Il suo sguardo, mentre i vigili del fuoco spegnevano il rogo, era perso nel vuoto, le frasi incomprensibili, il dolore così forte da farla accasciare a terra. Poche ore dopo, insieme al marito, ha dovuto rispondere ai carabinieri, che ne valutano le responsabilità nell’ambito dell’inchiesta della pm Roberta Bray. La possibilità che vengano indagati è più che reale, perché la legge segue una strada diversa da quella del dolore. Così come la burocrazia, finora, ha seguito una via che non è riuscita a trovare soluzione al problema della numerosa comunità bulgara che vive nel foggiano.

Sono stato convocato per domani (oggi, ndr) in prefettura” dice il sindaco di Stornara Rocco Calamita. Ma è ormai troppo tardi. Soprattutto perché l’esistenza di quella bomba a orologeria era stata segnalata tante volte negli anni: “Lettere e riunioni – prosegue Calamita – uno sgombero nel 2018, poi le case di legno erano state ricostruite. Adesso è la politica nazionale che deve darci risposte”. Perché come dimostrano gli esempi dei ghetti degli africani a poca distanza (Borgo Mezzanone e Rignano Garganico), i braccianti vanno dove c’è lavoro e se il lavoro è irregolare e non gli dà abbastanza per vivere non possono che arrangiarsi in campi di fortuna.

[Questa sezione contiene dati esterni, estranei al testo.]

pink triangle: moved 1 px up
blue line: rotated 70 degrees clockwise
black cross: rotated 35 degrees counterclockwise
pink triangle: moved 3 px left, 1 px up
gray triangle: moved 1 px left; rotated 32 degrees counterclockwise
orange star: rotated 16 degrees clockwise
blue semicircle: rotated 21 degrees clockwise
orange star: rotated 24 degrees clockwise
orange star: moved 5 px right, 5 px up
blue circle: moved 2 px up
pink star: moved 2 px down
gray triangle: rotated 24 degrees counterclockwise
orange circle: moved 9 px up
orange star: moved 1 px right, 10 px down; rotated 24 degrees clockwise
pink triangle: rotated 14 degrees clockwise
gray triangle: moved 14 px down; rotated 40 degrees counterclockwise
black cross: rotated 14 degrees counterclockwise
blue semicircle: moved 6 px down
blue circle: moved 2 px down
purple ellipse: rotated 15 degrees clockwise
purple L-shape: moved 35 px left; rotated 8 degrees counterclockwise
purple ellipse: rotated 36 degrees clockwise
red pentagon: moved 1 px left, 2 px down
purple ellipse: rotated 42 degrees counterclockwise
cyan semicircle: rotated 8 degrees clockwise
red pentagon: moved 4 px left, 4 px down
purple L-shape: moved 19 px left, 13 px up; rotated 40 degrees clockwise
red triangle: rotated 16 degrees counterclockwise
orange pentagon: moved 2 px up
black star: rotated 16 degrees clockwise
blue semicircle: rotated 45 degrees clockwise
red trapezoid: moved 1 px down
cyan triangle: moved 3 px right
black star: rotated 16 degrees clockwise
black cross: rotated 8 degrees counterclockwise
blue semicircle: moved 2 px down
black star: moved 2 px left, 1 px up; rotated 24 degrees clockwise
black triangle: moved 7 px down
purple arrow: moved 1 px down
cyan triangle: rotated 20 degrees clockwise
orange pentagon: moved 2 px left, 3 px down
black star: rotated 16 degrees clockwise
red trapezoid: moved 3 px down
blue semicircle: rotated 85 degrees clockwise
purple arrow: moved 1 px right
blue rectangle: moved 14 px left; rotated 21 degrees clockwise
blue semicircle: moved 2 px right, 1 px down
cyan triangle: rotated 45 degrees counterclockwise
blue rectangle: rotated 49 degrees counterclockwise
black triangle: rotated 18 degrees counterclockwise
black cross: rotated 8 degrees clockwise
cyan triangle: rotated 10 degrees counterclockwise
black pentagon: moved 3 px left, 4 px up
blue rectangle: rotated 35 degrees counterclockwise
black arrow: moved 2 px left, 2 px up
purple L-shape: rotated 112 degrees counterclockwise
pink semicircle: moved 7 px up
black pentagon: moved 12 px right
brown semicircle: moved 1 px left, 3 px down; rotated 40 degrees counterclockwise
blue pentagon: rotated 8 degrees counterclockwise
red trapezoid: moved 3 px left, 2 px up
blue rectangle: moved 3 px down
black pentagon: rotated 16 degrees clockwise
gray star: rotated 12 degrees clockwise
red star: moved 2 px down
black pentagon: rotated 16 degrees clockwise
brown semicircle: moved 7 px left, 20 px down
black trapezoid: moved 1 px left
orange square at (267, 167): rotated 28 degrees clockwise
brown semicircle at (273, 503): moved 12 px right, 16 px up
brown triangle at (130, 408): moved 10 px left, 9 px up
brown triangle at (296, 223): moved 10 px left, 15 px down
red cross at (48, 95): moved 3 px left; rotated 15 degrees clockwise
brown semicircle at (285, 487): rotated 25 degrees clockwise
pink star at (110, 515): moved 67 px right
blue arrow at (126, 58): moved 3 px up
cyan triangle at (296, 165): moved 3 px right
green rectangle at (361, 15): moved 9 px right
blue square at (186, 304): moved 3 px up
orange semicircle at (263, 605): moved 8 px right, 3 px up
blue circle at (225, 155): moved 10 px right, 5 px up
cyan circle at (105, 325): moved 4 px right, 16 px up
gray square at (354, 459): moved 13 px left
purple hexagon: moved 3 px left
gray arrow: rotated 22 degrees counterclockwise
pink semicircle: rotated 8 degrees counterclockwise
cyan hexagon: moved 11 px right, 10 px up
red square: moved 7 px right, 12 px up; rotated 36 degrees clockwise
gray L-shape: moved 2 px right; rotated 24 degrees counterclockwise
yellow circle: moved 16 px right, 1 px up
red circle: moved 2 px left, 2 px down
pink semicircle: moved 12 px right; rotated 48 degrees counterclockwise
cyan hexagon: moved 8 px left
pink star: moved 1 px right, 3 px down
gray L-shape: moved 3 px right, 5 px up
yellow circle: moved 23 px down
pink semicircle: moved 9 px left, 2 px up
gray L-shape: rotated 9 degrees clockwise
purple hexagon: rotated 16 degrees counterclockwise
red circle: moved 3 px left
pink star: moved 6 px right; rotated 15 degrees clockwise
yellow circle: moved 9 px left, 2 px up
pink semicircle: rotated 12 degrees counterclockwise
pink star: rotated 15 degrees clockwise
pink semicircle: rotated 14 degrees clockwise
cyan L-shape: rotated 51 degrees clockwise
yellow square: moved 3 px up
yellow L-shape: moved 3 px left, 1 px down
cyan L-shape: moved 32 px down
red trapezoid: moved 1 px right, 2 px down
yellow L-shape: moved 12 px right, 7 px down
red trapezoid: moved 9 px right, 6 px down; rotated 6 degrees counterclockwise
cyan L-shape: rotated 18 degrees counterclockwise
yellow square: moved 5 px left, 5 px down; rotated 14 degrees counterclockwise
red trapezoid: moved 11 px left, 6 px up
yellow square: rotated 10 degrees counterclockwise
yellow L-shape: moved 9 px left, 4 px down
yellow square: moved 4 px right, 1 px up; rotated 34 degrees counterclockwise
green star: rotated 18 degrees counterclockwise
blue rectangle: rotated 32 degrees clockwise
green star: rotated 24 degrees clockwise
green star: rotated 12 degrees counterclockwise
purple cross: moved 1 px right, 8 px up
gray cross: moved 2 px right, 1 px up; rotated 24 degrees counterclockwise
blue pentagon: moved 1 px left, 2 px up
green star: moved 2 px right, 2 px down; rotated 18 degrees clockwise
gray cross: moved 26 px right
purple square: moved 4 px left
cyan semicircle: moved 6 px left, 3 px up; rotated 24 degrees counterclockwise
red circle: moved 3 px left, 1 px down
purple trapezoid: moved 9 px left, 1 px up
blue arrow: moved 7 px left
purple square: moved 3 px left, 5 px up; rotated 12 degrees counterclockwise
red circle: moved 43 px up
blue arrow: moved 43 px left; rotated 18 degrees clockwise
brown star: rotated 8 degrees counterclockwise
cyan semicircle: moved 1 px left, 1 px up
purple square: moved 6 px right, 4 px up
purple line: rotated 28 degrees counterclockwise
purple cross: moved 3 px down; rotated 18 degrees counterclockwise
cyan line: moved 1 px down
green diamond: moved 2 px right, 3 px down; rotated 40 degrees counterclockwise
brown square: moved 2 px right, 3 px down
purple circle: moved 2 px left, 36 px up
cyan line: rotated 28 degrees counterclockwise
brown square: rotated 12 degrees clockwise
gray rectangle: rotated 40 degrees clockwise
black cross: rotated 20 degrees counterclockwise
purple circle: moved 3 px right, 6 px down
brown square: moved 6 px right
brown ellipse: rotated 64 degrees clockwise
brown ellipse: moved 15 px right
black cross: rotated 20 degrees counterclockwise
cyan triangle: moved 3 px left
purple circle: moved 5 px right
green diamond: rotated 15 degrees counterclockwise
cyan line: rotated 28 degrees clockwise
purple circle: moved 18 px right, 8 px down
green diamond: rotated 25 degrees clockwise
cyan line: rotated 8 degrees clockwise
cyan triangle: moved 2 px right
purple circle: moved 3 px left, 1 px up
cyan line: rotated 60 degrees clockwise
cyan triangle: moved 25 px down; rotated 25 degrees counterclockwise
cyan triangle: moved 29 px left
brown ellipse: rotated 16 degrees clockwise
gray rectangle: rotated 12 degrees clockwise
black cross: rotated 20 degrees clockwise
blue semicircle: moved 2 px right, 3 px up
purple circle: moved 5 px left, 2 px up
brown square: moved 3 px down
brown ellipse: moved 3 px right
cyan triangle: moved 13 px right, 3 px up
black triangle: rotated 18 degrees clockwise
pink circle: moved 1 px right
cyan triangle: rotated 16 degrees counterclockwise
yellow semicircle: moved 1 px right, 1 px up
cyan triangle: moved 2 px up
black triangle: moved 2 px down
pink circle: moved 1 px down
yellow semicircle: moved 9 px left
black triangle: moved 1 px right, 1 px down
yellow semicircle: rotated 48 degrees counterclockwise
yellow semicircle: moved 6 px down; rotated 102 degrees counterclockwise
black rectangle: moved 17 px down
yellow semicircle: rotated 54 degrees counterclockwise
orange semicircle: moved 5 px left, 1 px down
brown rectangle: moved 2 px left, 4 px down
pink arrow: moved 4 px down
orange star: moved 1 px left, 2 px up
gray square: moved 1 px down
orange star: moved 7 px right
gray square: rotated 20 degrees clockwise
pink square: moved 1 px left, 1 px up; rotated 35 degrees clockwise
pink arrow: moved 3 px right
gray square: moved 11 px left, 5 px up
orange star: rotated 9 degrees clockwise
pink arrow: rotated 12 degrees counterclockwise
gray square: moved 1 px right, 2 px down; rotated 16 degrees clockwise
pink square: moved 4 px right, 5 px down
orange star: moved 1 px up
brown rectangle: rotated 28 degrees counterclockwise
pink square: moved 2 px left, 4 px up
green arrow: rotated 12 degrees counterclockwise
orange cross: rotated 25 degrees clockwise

Braccianti, operai, facchini: così il lavoro in Italia diventa sfruttamento

In quello di Stornara d’estate vivono circa mille persone, adesso molti nuclei familiari erano tornati in Bulgaria, per ripresentarsi poi a primavera, ma nel campo c’erano almeno cento bambini come Birka e Christian. Nessuno di loro frequenta la scuola, così come gli adulti non frequentano il paese. Qualcuno si è visto solo negli ultimi mesi per le vaccinazioni anti-Covid: “Nessuno l’ha rifiutata – racconta Anelia Genova, mediatrice culturale dell’associazione Solidaunia – dopo che l’anno scorso nel campo c’è stato un focolaio Covid”. La possibilità di ricevere un’assistenza sanitaria altrimenti negata a chi non ha un regolare contratto di lavoro, e che arriva tra le baracche solo di tanto in tanto grazie ai volontari, che trovano dermatiti, problemi intestinali e denti cariati, in una situazione igienico-sanitaria fuori controllo.

Quella dei bulgari è una comunità molto chiusa, in cui è difficile entrare – aggiunge Mohammed Elmajidi della Cisl – Il lavoro è prevalentemente irregolare e vigono forme di caporalato rigide ma non c’è volontà di integrazione“. Vogliono lavorare e basta, questi bulgari che cittadini comunitari lo sono solo sulla carta. Una decina di anni fa avevano creato un campo a poca distanza da Foggia, poi fu sgomberato e a centinaia – tra cui i genitori di Birka e Christian – si trasferirono a Stornara, su quel terreno di proprietà di un pregiudicato. Lì, la mattina del 17 dicembre, sono arrivati carabinieri, vigili del fuoco e anche una squadra della Croce Rossa Italiana per il supporto psicologico alla famiglia dei bimbi morti.

Rosaria, una donna romena che da sei mesi vive nello stesso posto, è stata una delle prime ad arrivare davanti alla baracca quando è scoppiato l’incendio: “Il padre dei bambini era al lavoro, la mamma si era spostata da poco tempo, li aveva lasciati dormire“. La speranza di chi li conosceva è che dal sonno non si siano mai svegliati, perché il fuoco ne ha divorato i corpicini, sui quali si cercherà di effettuare un’autopsia. I loro nomi sono il numero 8 e 9 della lista dei migranti morti in incendi nei ghetti della vergogna pugliese: prima ce n’erano stati quattro a Borgo Mezzanone, due a Rignano, uno nel campo di Foggia. Bulgaro pure lui.